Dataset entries
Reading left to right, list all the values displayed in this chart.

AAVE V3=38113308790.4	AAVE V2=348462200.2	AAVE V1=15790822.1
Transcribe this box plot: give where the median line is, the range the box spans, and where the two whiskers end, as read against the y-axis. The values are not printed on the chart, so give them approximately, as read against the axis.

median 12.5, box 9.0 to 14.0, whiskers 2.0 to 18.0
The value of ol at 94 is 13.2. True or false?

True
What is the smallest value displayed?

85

==

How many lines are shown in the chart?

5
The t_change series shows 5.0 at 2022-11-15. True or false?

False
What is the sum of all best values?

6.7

**Task item**
Count the lines in the entries above that contain the string "values", treating uppercase and lowercase as different, and give only the number.

**Task response**
3